The Humintell Blog September 8, 2011

Truthfulness Detection

Lie detection equipment in airports is old news, but the use of thermal imaging cameras and powerful software to covertly spot potential deception is not.

An undisclosed airport in Britain is implementing this new technology that keeps an unwitting eye on people entering the country by scanning passengers for signs of truthfulness.

Mail Online News has reported on Britain’s new security defense.  This covert operation, if you will, could be used at passport control stations and in customs interview rooms.  The “new” deception detection tool has a greater advantage than the current tools such as electronic body scanners and metal detectors because it is being implemented without the knowledge of the person in question.

This device reads tiny changes in facial expressions such as eye movement and micro facial expressions that have corresponding reactions in the brain, which cause changes in the patterns of blood flow around the face.  The changes in blood flow to the face are picked up by thermal imaging cameras.  These “truthfulness” measurements can prove to be useful not only in airports but in a variety of places such as schools and business conferences.
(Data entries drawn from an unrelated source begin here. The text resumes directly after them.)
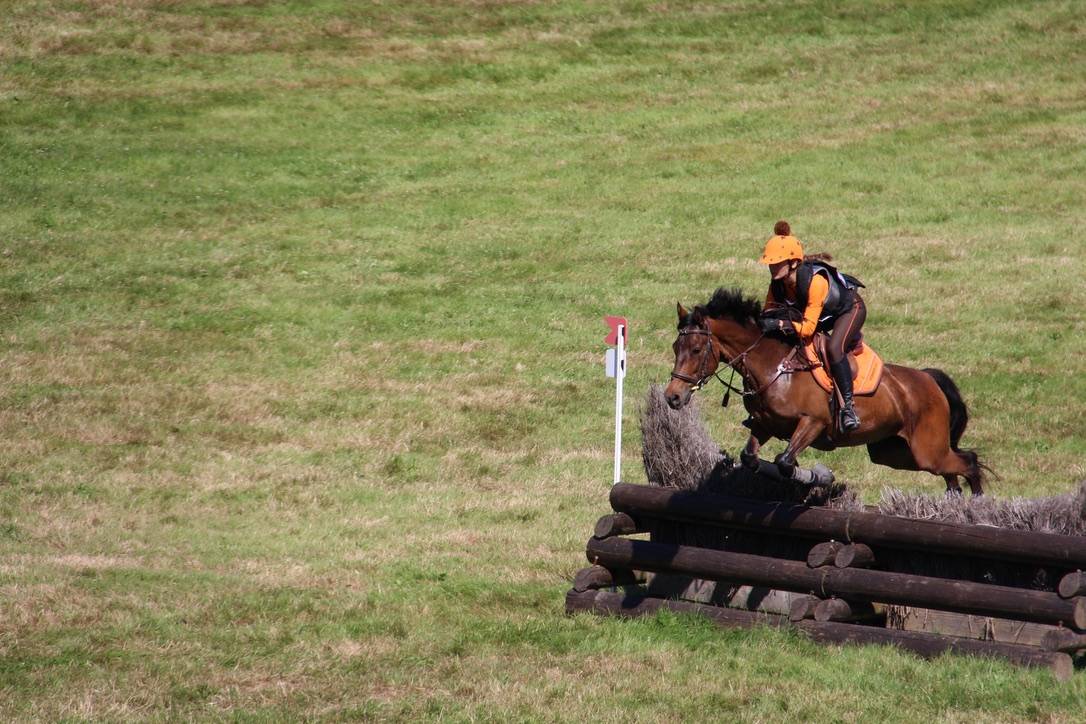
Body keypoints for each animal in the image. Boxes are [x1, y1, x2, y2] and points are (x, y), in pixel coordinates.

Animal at [664, 288, 987, 496]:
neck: (773, 367)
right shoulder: (765, 425)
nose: (672, 396)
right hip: (895, 453)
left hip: (926, 450)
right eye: (675, 347)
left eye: (696, 349)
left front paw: (819, 476)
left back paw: (978, 506)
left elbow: (784, 461)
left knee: (968, 462)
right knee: (952, 471)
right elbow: (752, 458)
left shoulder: (813, 422)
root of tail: (928, 380)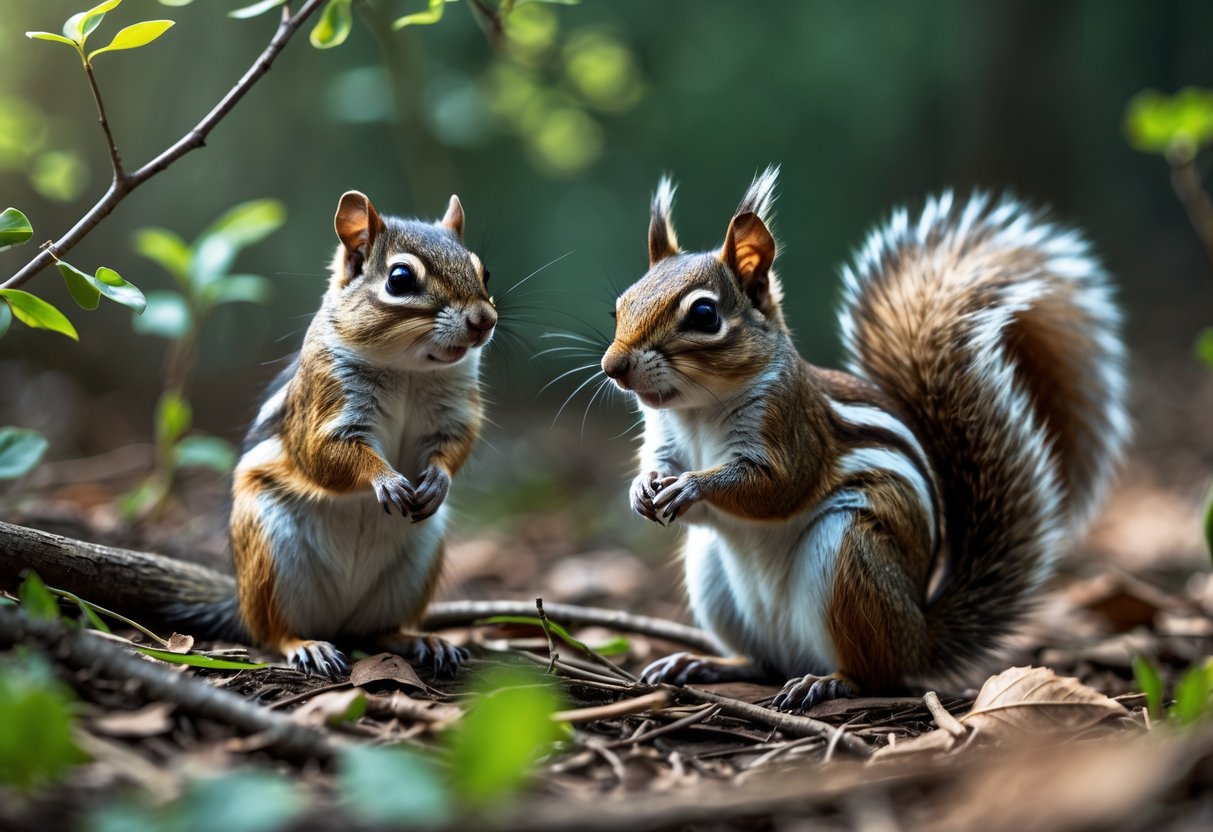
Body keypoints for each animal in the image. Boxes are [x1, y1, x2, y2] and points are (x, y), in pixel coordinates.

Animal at [182, 189, 496, 679]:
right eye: (400, 279)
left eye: (485, 272)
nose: (485, 320)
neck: (410, 371)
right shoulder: (326, 404)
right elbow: (324, 453)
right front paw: (385, 480)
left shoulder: (455, 413)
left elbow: (455, 446)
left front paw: (438, 480)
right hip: (269, 557)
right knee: (273, 632)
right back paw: (307, 645)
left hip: (415, 566)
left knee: (380, 631)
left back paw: (422, 641)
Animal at [601, 167, 1128, 711]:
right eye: (620, 306)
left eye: (704, 315)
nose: (612, 367)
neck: (697, 410)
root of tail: (918, 637)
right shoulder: (666, 440)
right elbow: (666, 473)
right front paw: (643, 489)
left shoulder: (793, 429)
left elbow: (776, 487)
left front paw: (693, 485)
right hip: (713, 577)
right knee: (764, 663)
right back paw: (706, 663)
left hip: (849, 559)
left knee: (874, 674)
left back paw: (828, 681)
The system’s designer Hassan Ugail, a professor of visual computing at the University of Bradford, commented on this software, ‘In an interview you can be talking to a person, then you basically just press a computer button and say:  “Was this person lying or not?”’

Detecting deception with just a click of the button can be misleading.  What do you think about this type of software?  Do “real” people also need to be trained to understand the nuances of human behavior for this to be a double edged sword for criminals?

Professor Ugail goes on to state, “What we try to do is experiment with the face itself, but it is purely non-invasive, which means the person is probably not aware the measurements are being taken.”

This system is still being developed but Ugail and his colleagues have claimed a 60-70 percent success rate.

What are your thoughts on this non-invasive lie detection technology?